Il ne semble pas avoir défini de stratégie et ne réagit qu’à chaud, toujours lorsqu’il est trop tard et que le drame s’est produit. L’Olivier n’apprend pas de ses erreurs et sa focalisation sur le dossier liégeois indique en suffisance qu’il agit en tant que pompier et pas comme une coalition porteuse d’un réel projet politique.

Loin de moi l’idée de mésestimer la catastrophe qui frappe le bassin liégeois, je pense simplement qu’il faut aller de l’avant et ne plus réfléchir au cas par cas, mais au travers d’une réflexion globale portant sur l‘ensemble des bassins.

Que constatons nous aujourd’hui ? Liège occulte les dossiers louviérois et carolos. Ces deux dossiers ont ils évolué ? Non. L’avenir semble t-il plus rose qu’à Liège ? Non. Y’a t-il des risques pour qu’une situation identique à celle d’Arcelor-Mittal se produise à Charleroi et à La Louvière ? Malheureusement oui. Le Gouvernement wallon en tient il compte ? Non…

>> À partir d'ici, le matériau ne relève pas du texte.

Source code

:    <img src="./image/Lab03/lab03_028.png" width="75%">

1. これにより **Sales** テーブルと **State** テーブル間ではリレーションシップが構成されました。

A La louvière aussi les usines sidérurgiques font face à d’importantes difficultés. A La Louvière aussi des milliers d’emplois sont en jeu. Pourtant, je ne vois pas autant d’efforts déployés par le Ministre Marcourt pour venir au secours de la sidérurgie hainuyère. Les origines liégeoises du ministre jouent elles un rôle ? Sans vouloir polémiquer, je m’interroge.

Attend-on aussi qu’il soit trop tard pour La Louvière ? Je le crains.

Trop tard, deux mots dont le Gouvernement Wallon a fait sa devise. S’il avait agi depuis son entrée en fonction avec plus de consistance et de pro activité, nous n’en serions pas là aujourd’hui.

Je pense que La Louvière mérite autant d’attention que Liège. Je ne demande donc pas une réduction des efforts engagés à Liège, loin de là. Ce que je demande ce sont des efforts identiques pour tous les bassins sidérurgiques.

Il est temps que le Gouvernement wallon fasse preuve d’un peu plus de clairvoyance et anticipe l’évolution des choses. En Allemagne, en 1998, la sidérurgie était moribonde. Depuis, les autorités ont mis en place une réflexion poussée en concertation avec les partenaires sociaux ; ce qui a permis à l’acier allemand de se redresser. Aujourd’hui, malgré la crise, ils enregistrent d’importants bénéfices.

Pourquoi le Gouvernement wallon se montre t-il incapable d’agir avec autant de fermeté, de pugnacité et de stratégie ? Tout ce que je vois pour l’heure, c’est un Gouvernement qui passe à la caisse pour tenter d’apaiser le courroux légitime des travailleurs dont on vole l’emploi.

Je suis triste de constater que les Wallons ne disposent pas des dirigeants qu’ils mériteraient ; de dirigeants à même d’apporter les réponses qu’ils sont en droit d’attendre d’eux.

Rongé par ses dissensions internes, l’Olivier est bien malade, rien ne semble pouvoir le sauver et cela se répercute négativement sur les citoyens, à mon plus grand regret.

Ce 29 janvier, l’opposition écolo m’a interpellé sur le sujet au cours du Conseil communal. J’ai ainsi pu confirmer la volonté du Collège louviérois de peser sur le débat afin que la task force constituée du pouvoir fédéral et régional élargisse sa réflexion à l’ensemble des bassins sidérurgiques.

J’ai rappelé toute la nécessité de rester vigilant quant au devenir de la sidérurgie dans notre ville, mais j’ai aussi souligné qu’il ne fallait pas non plus sombrer dans un défaitisme aveugle. Il y a 15 ans, la sidérurgie allemande semblait dans une impasse et connaissait une crise au moins aussi grave que la nôtre. En Allemagne, des décisions courageuses ont été prises dans le cadre d’une concertation élargie, une politique à long terme a été mise en place et aujourd’hui, malgré le marasme, l’acier allemand est bénéficiaire. Si cela a été possible en Allemagne, pourquoi ne le serait-ce pas également chez nous ?

Enfin, j’ai souligné que l’Union Européenne, au travers de son Commissaire M. Antonio Tajani, suit ce dossier de près. Monsieur Tajani prépare en effet un plan d’action pour l’industrie, avec un important volet sur l’acier. C’est à mon sens un élément extrêmement positif car l’avenir de l’acier ne se pose pas uniquement en Belgique, mais au contraire dans l’ensemble de l’Europe.

Pour ma part, j’estime qu’il est nécessaire d’aller de l’avant et qu’à La Louvière, des contacts doivent être rapidement pris avec les directions de Duferco et de NLMK pour que, dès maintenant, un plan de reconversion des terrains et des bâtiments inutilisés soit mis en place. Il serait regrettable d’attendre la dernière minute pour agir.